Long-term substitutes are licensed teachers who plan lessons, grade assignments and have conferences with parents. But in many cases they aren’t under contract and don’t receive health insurance, life insurance, sick leave or retirement contributions that full-time teachers are given, Indiana State Teachers Association Uniserv director Judie Edwards said.
Under Indiana law, school districts can decide whether to offer long-term substitutes contracts that include benefits in certain situations, such as if the substitute is filling in for a teacher with a disability or one who is serving in the military.

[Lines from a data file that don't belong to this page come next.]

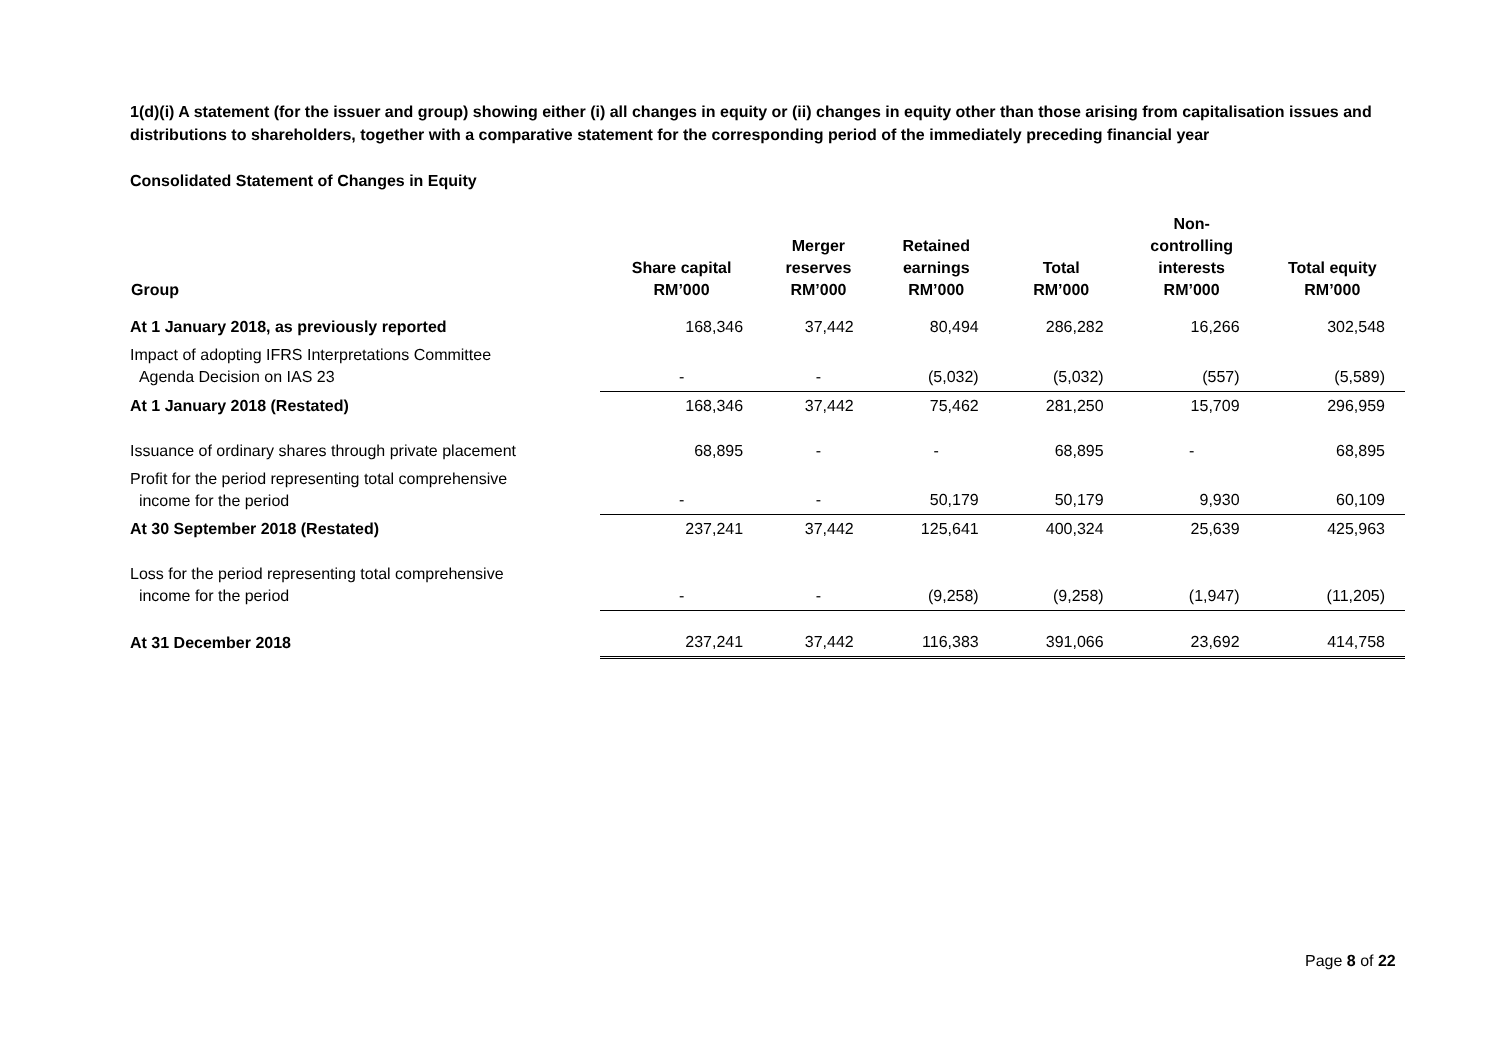1(d)(i) A statement (for the issuer and group) showing either (i) all changes in equity or (ii) changes in equity other than those arising from capitalisation issues and distributions to shareholders, together with a comparative statement for the corresponding period of the immediately preceding financial year
Consolidated Statement of Changes in Equity
| Group | Share capital RM’000 | Merger reserves RM’000 | Retained earnings RM’000 | Total RM’000 | Non- controlling interests RM’000 | Total equity RM’000 |
| --- | --- | --- | --- | --- | --- | --- |
| At 1 January 2018, as previously reported | 168,346 | 37,442 | 80,494 | 286,282 | 16,266 | 302,548 |
| Impact of adopting IFRS Interpretations Committee Agenda Decision on IAS 23 | - | - | (5,032) | (5,032) | (557) | (5,589) |
| At 1 January 2018 (Restated) | 168,346 | 37,442 | 75,462 | 281,250 | 15,709 | 296,959 |
| Issuance of ordinary shares through private placement | 68,895 | - | - | 68,895 | - | 68,895 |
| Profit for the period representing total comprehensive income for the period | - | - | 50,179 | 50,179 | 9,930 | 60,109 |
| At 30 September 2018 (Restated) | 237,241 | 37,442 | 125,641 | 400,324 | 25,639 | 425,963 |
| Loss for the period representing total comprehensive income for the period | - | - | (9,258) | (9,258) | (1,947) | (11,205) |
| At 31 December 2018 | 237,241 | 37,442 | 116,383 | 391,066 | 23,692 | 414,758 |
Page 8 of 22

Edinburgh Community School Corp. offers long-term substitutes benefits only if they are at a school for the entire year, and Nineveh-Hensley-Jackson United School Corp. decides whether to offer benefits on a case-by-case basis.
BY THE NUMBERS
2010-2011 school year
35: The number of long-term teacher absences Clark-Pleasant had to fill
$40,000 to $50,000: The amount it would have cost to provide benefits such as health and life insurance and retirement contributions for the 35 long-term substitutes.
2011-2012 school year
19: Number of long-term absences Clark-Pleasant is expecting so far
Five: The number of substitutes who will receive benefits from the district this year. These substitutes will teach in the same classroom all school year.
Franklin Community School Corp. doesn’t offer benefits to long-term substitutes.
Clark-Pleasant has received 19 leave requests this year. Five substitutes have been hired to fill leaves that will last the entire school year, and Clark-Pleasant is providing those substitutes benefits, director of human resources Terry Thompson said.
“Since the temporary teacher was going to be there the entire year, we just felt it was the right thing to do,” he said.
But Edwards wants all of Clark-Pleasant’s long-term substitutes to receive the same benefits as regular teachers. A substitute with the district for several months should be able to take a paid day off if they get sick, she said.
“We think they are certified teachers and should be treated as professionals,” she said.
The Clark-Pleasant Education Association, which represents the district’s teachers, has asked the Indiana Education Employment Relations Board to hear the case.
The union filed a grievance about substitutes’ benefits with the district in September 2010. The school board conducted a hearing with the union in executive session and ultimately determined the law didn’t require the district to offer all substitutes benefits, Thompson said.
The union took the issue to the Indiana Education Employment Relations Board in October of this year, and the teachers and the district are awaiting the board’s decision. Decisions typically come 60 days after a hearing, but the decision for Clark-Pleasant could take longer because of the holidays, Indiana Education Employment Relations Board attorney Amy Matthews said.
If the board rules in favor of the union, other Indiana districts could face similar challenges from teachers unions to offer benefits for substitutes, Clark-Pleasant’s attorney, Chuck Rubright, said. And that could be an expensive prospect, as no clear definition exists that explains when a substitute becomes long term, he said.
“If this group goes in, the entire group goes in,” he said.
Most of Clark-Pleasant’s leave requests are for maternity leave, which doesn’t qualify as a physician-verified leave unless the pregnancy produced disabilities.
Clark-Pleasant had 35 leave requests last year, and if the district had offered benefits to all of those employees the cost would have been between $40,000 and $50,000, Thompson said.